SOFC solid oxide fuel cells represent an interesting energy conversion technology, capable of producing electricity directly from the fuel. These systems are highly efficient and can work with different fuels, adapting to both hydrogen and methane. On the other hand, however, they require high operating temperatures (about 800°C) that raise their costs and production complexity. This is why industry research has been studying new ways to lower the operating temperature without affecting the yield.
The new CSSFC
The scientist Yun Hang Hu and two students Hanrui Su and Wei Zhang, faced these challenges by changing the conventional approach to the problem. In detail, the team created an interface inside the cell between the electrolyte and the molten carbonate that could act as an ultrafast channel for the transfer of oxygen ions.

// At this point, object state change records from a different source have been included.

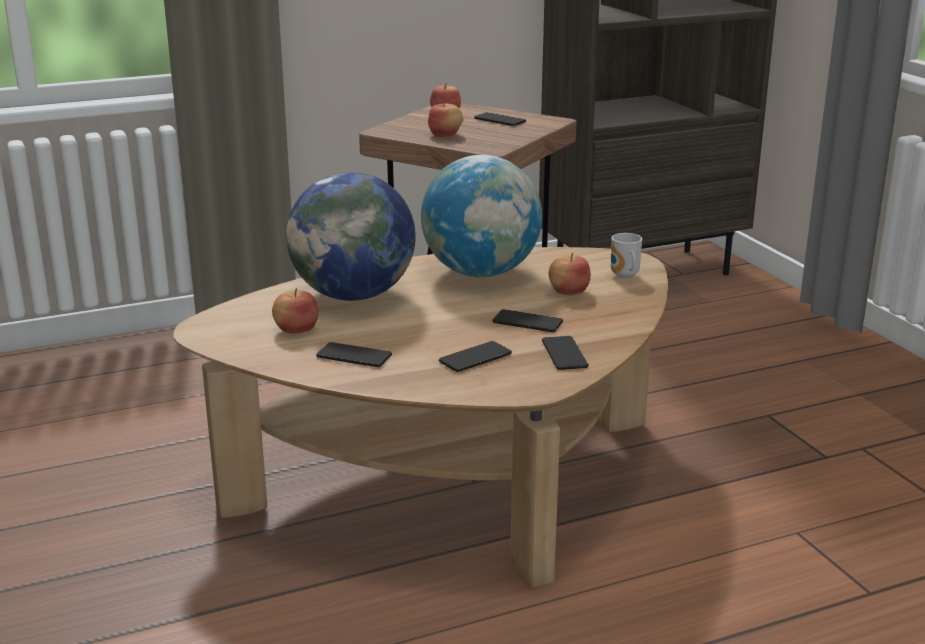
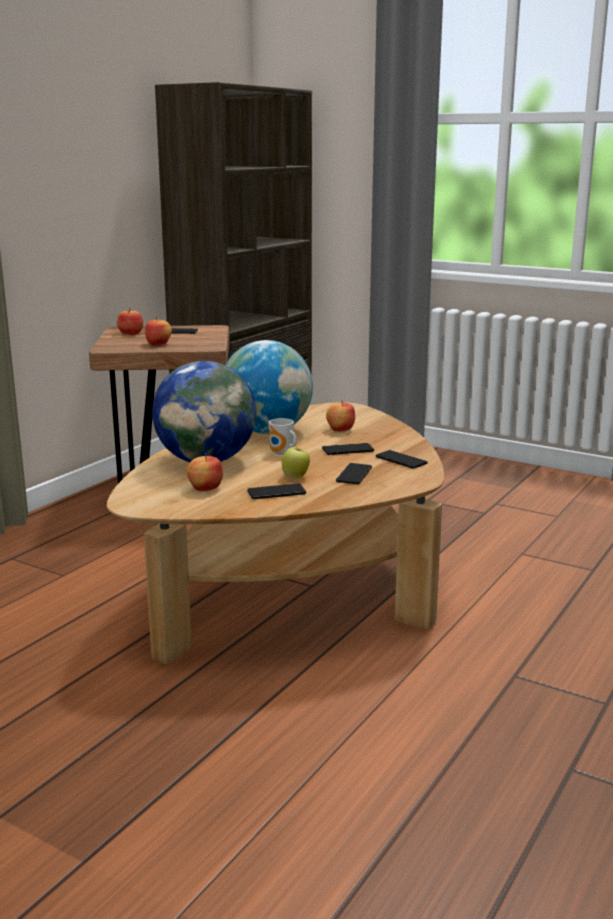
camera: 35 degrees left, 5 degrees down
(408, 342) = (296, 477): none -> apple
(624, 276) = (357, 415): mug -> mug (282, 453)

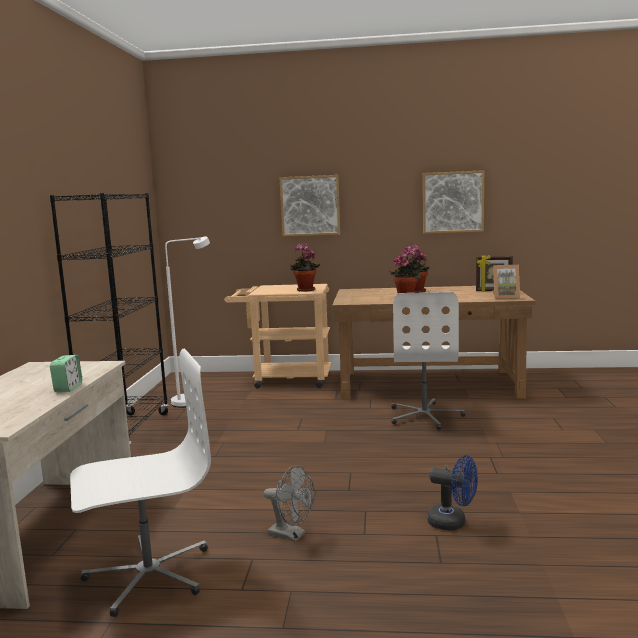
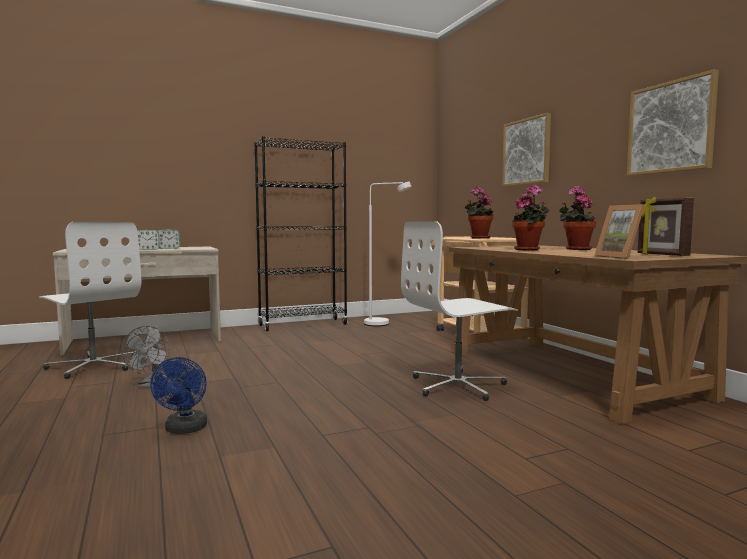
camera: 60 degrees right, 5 degrees down
(49, 379) = (168, 248): none -> alarm clock

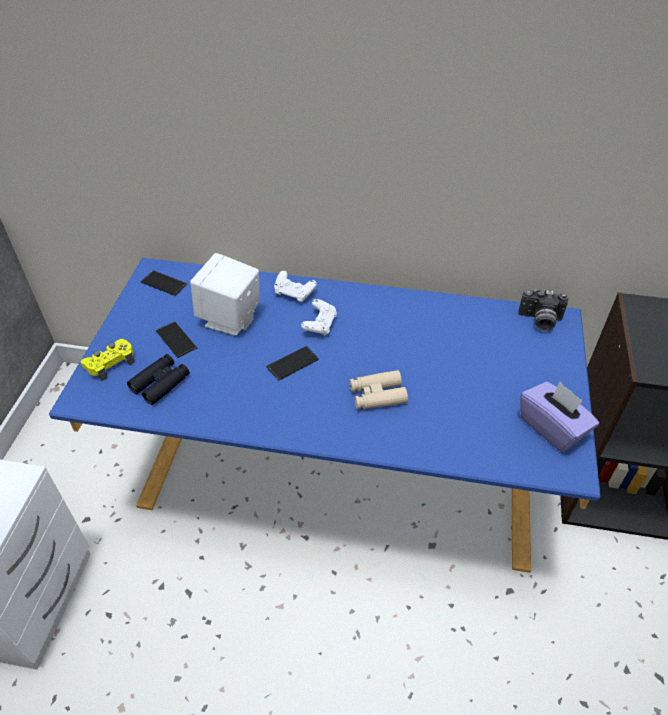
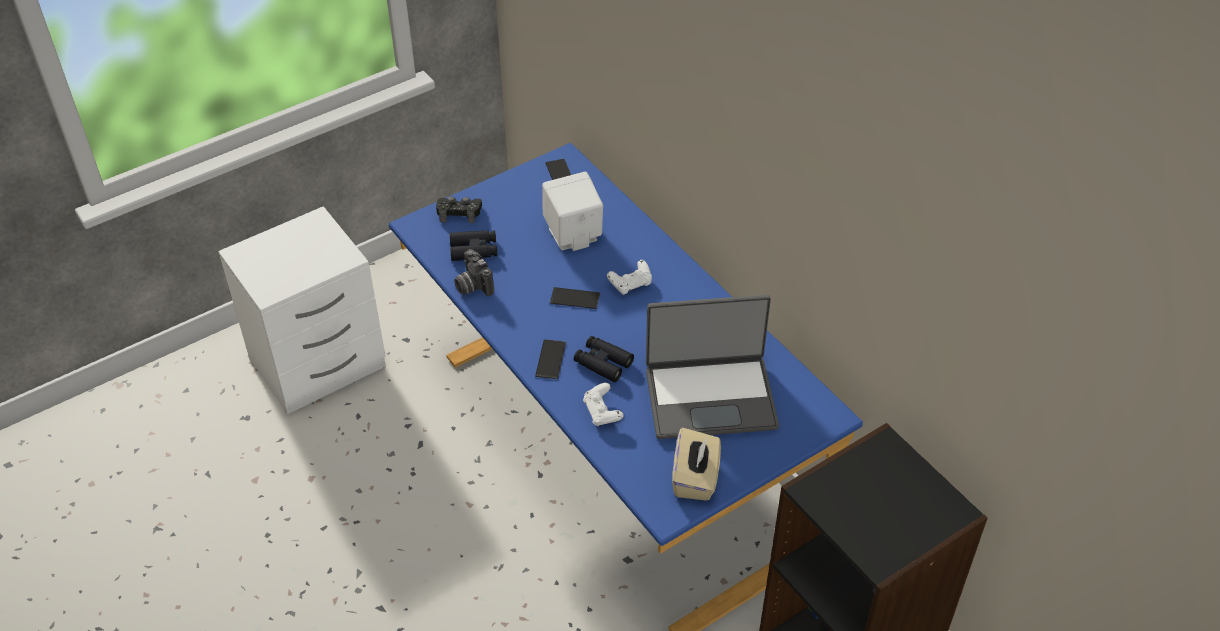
camera: 45 degrees right, 0 degrees up
(110, 363) = (459, 213): yellow game controller -> black game controller
(176, 339) = (519, 225): phone -> phone (550, 359)
(294, 293) = (644, 247): white game controller -> white game controller (602, 412)
(377, 395) = (603, 363): beige binoculars -> black binoculars
(479, 362) = (710, 397): none -> laptop
(539, 321) = (809, 404): camera -> camera (472, 286)
(552, 427) = (695, 478): purple tissue box -> beige tissue box

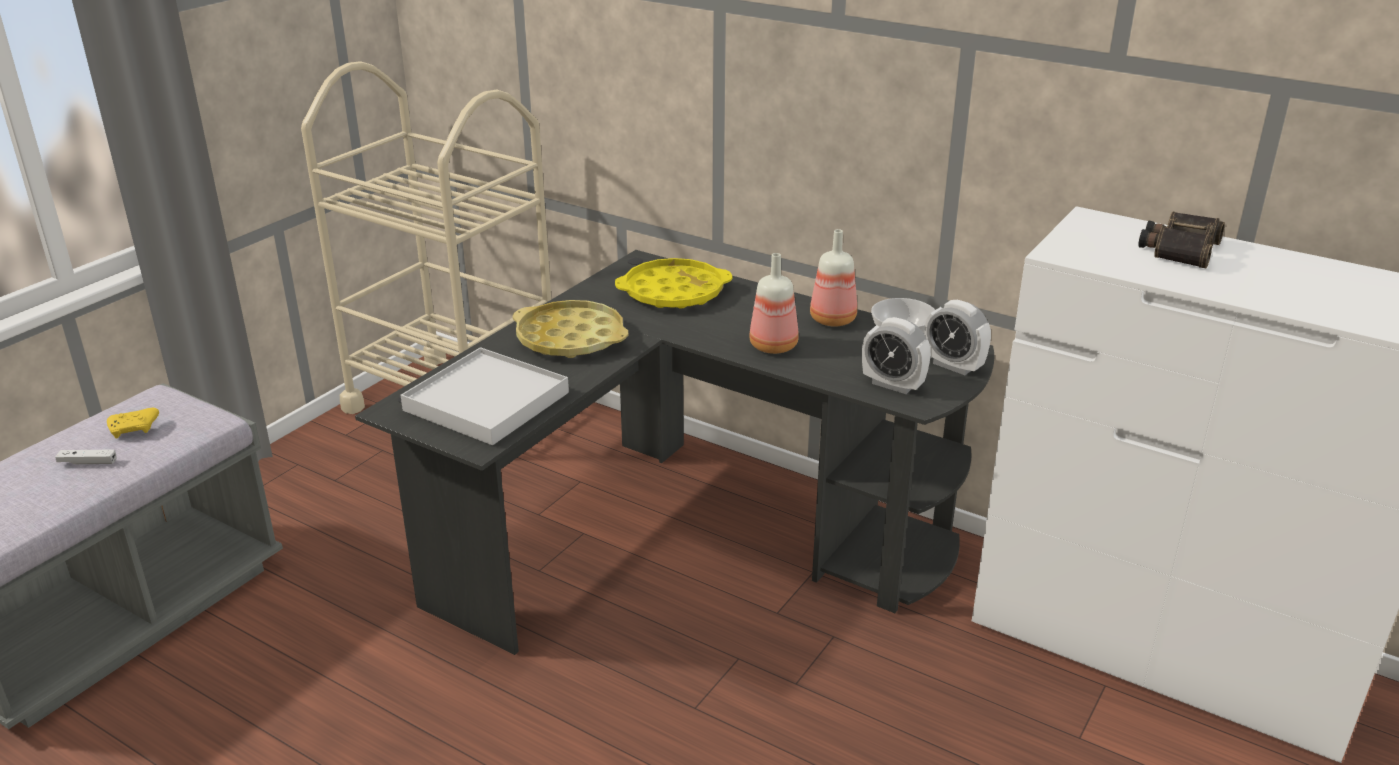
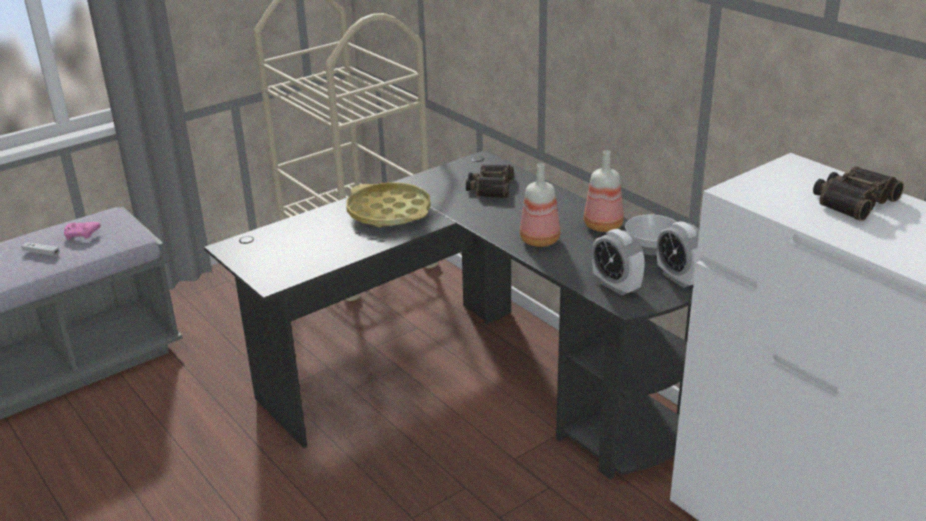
camera: 20 degrees right, 0 degrees up
(135, 429) = (82, 235): yellow game controller -> pink game controller
(486, 401) = (297, 250): white tray -> none
(673, 292) = (490, 187): yellow tray -> binoculars

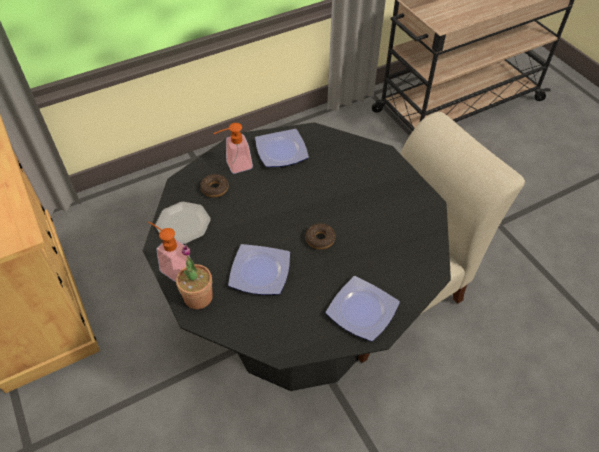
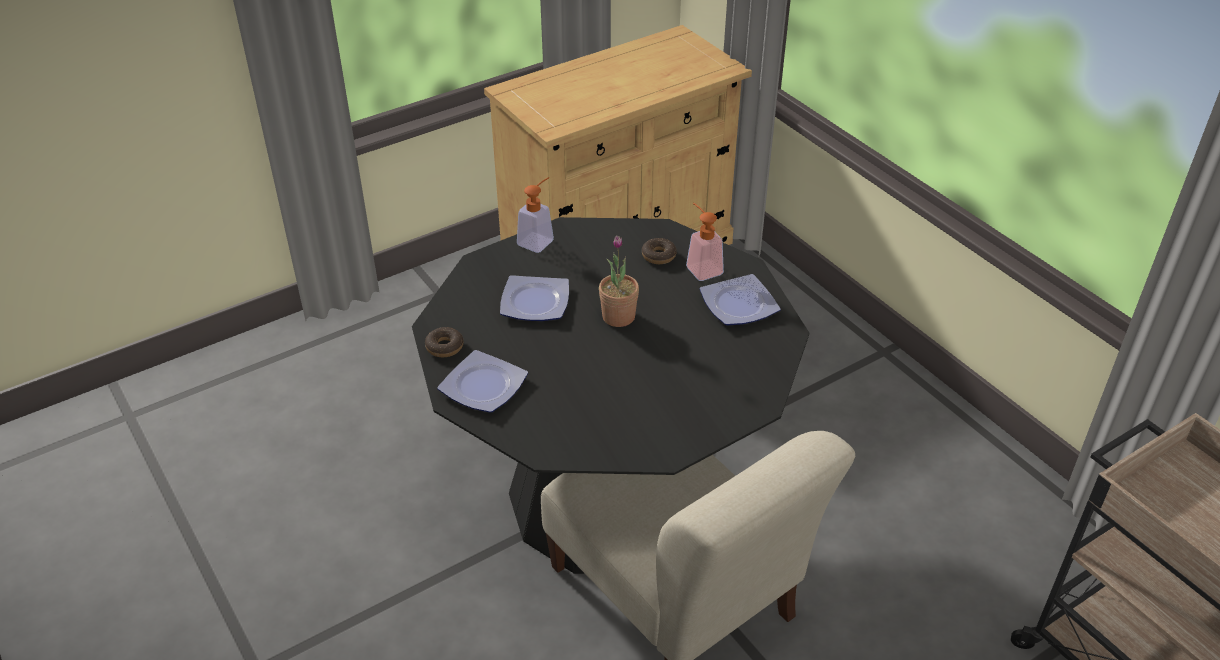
camera: 85 degrees right, 10 degrees down
(183, 223) = (600, 239): plate -> none
(198, 297) = (499, 262): potted plant -> potted plant (618, 317)
(320, 239) = (588, 347): donut -> donut (444, 347)

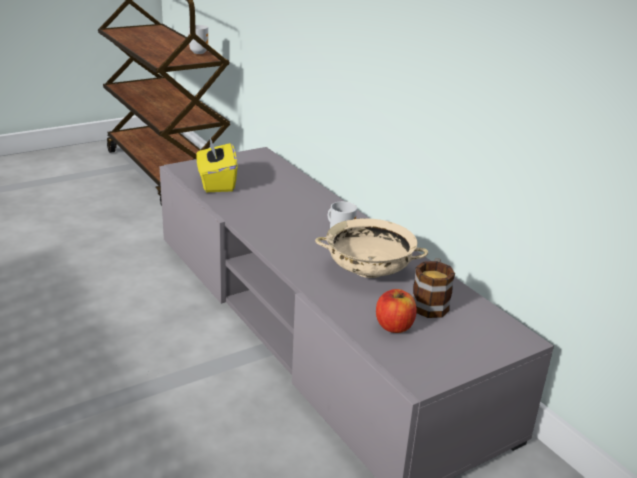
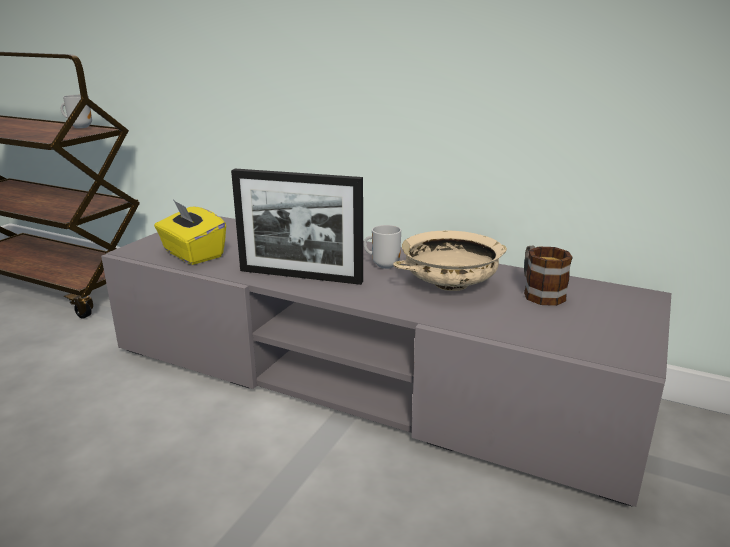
camera: 30 degrees left, 5 degrees down
(267, 225) = (300, 276): none -> picture frame
(394, 326) = (543, 322): apple -> none

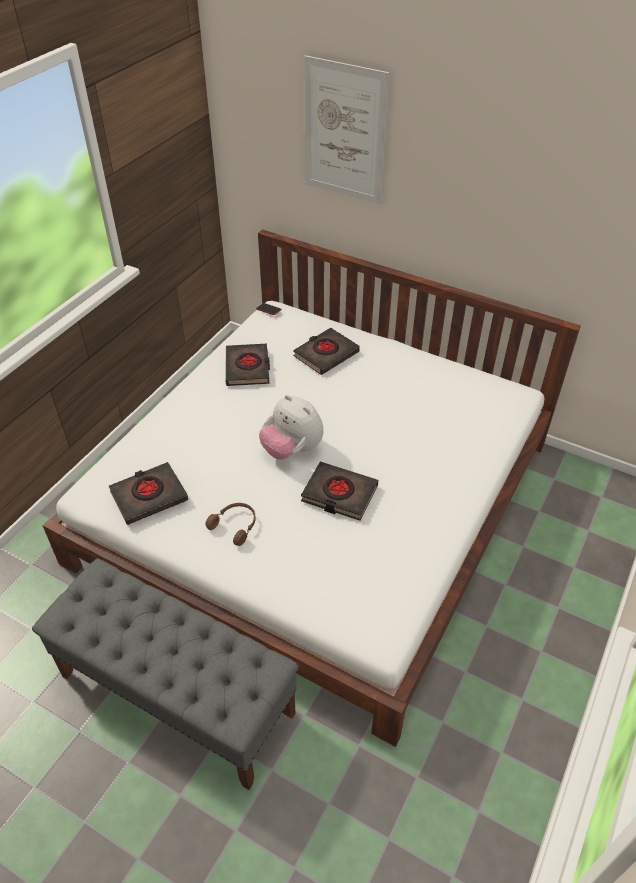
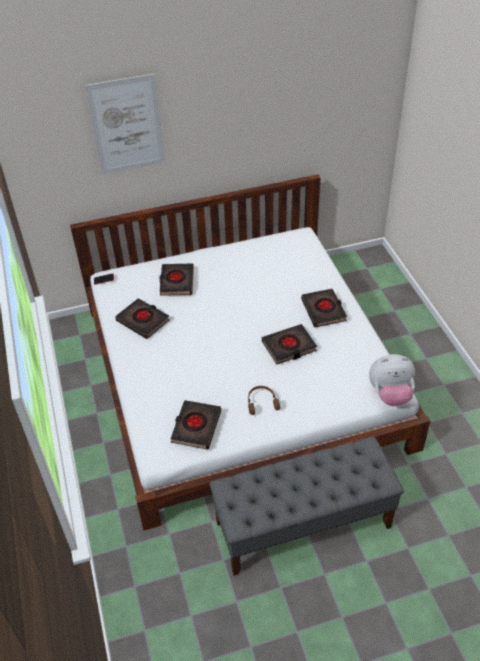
camera: 45 degrees left, 0 degrees up
(292, 449) = (234, 344): plush toy -> plush toy (390, 394)
(429, 487) = (323, 310): none -> black book

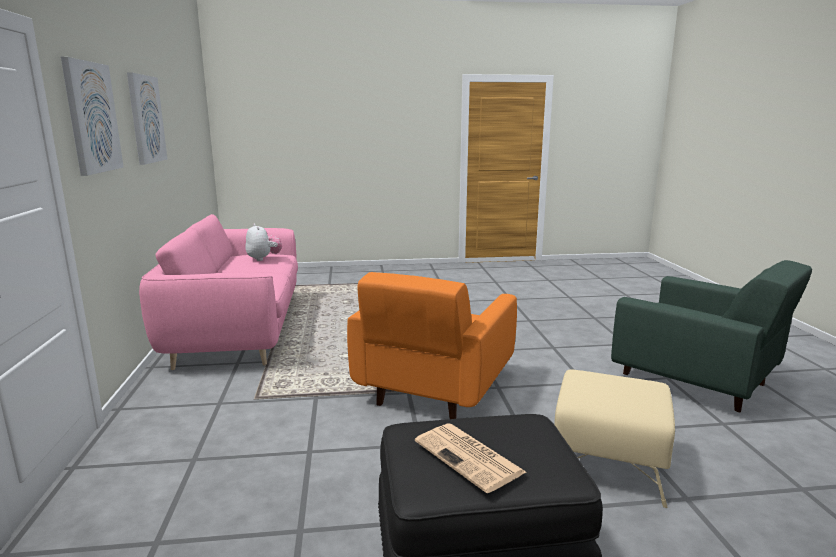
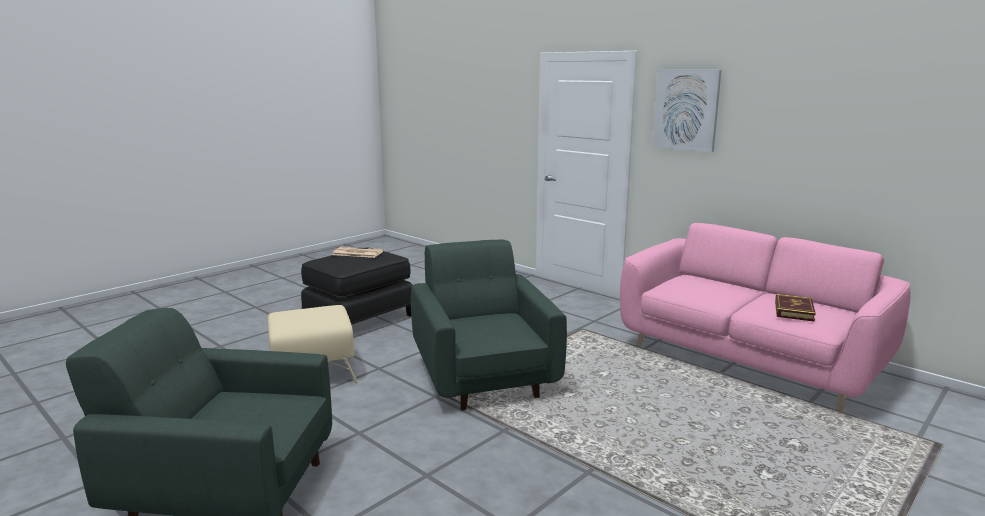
camera: 140 degrees right, 0 degrees up
(146, 119) = (805, 117): picture -> none
(264, 259) = (794, 311): plush toy -> book
(434, 389) = (484, 376): orange armchair -> green armchair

“This allowed us to invent a completely new type of fuel cell, a solid fuel cell with carbonate superstructure (CSSFC),” Hu said. “The operating temperature of a conventional SOFC is usually 800 degrees Celsius or higher, because at a lower temperature the transfer of ions into a solid electrolyte would be very slow,” the scientist stressed. “In contrast, the superstructured electrolyte of the CSSFC can provide a rapid ion transfer at 550 degrees Celsius or less, even at 470 degrees Celsius“.
The relatively low operating temperature offers high theoretical efficiency and lower manufacturing costs of the cells. In addition, the CSSFC has a high peak power density of 215 mw/cm2 with dry methane fuel at 550 ºC, which is higher than all reported values of SOFC supported by electrolyte. The results of the research were published in Proceedings of the National Academy of Sciences.